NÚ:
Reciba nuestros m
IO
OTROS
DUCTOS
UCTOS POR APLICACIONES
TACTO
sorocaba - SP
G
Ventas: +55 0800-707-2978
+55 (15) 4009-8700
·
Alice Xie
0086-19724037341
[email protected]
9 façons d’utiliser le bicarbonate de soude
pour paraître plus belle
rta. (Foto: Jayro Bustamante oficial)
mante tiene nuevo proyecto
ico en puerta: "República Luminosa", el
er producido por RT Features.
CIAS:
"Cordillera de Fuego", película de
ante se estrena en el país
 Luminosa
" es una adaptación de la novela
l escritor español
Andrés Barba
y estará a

--

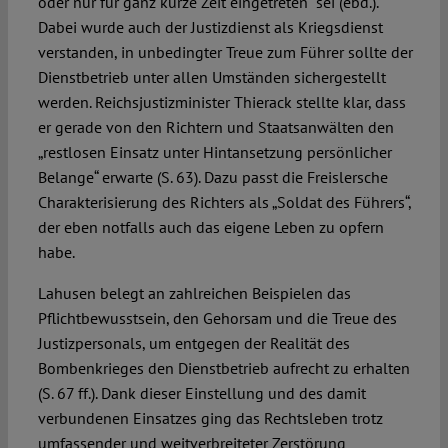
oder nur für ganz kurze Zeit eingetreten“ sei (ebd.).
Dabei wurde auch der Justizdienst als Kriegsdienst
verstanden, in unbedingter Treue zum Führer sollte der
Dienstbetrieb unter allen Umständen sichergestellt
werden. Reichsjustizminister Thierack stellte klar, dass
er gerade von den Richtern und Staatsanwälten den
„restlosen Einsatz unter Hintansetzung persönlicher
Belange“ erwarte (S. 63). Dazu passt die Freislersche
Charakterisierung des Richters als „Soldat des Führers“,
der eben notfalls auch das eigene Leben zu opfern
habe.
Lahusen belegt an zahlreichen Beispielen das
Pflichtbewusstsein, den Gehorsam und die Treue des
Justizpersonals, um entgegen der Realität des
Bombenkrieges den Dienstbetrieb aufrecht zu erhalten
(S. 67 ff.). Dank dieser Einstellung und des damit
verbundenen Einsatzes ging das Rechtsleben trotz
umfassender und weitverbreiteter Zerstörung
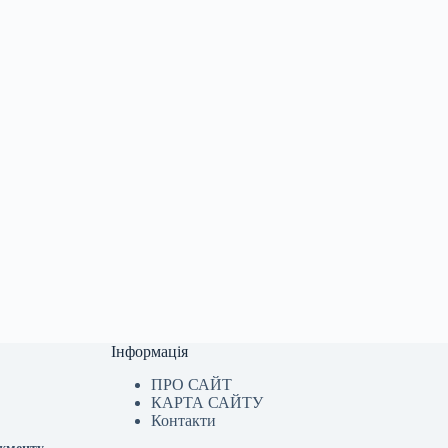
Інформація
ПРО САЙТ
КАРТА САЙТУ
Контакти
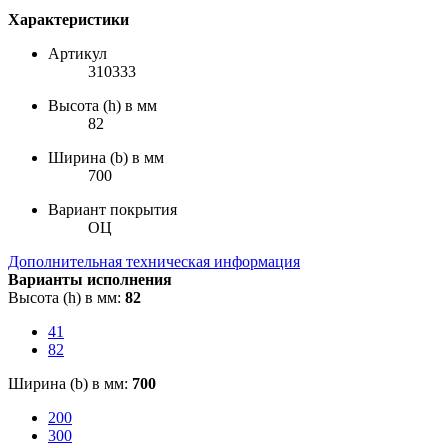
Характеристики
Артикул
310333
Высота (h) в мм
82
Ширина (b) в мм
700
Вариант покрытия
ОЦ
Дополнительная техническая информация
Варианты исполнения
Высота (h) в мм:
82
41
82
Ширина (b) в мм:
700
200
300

* * *

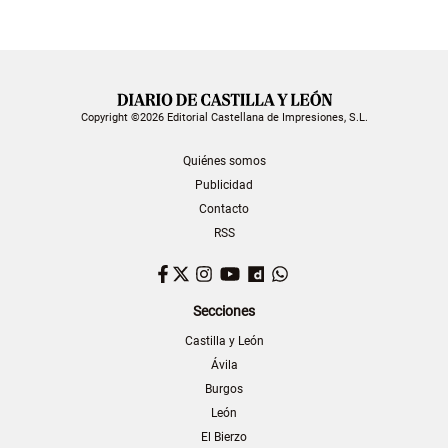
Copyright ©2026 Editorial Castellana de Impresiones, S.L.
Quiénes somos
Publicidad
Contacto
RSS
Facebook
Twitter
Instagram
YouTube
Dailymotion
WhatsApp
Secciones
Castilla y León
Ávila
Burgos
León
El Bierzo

# Action item
Counting only those lines of the data above where the word "Luminosa" appears, give the number and nothing more.

# Answer section
2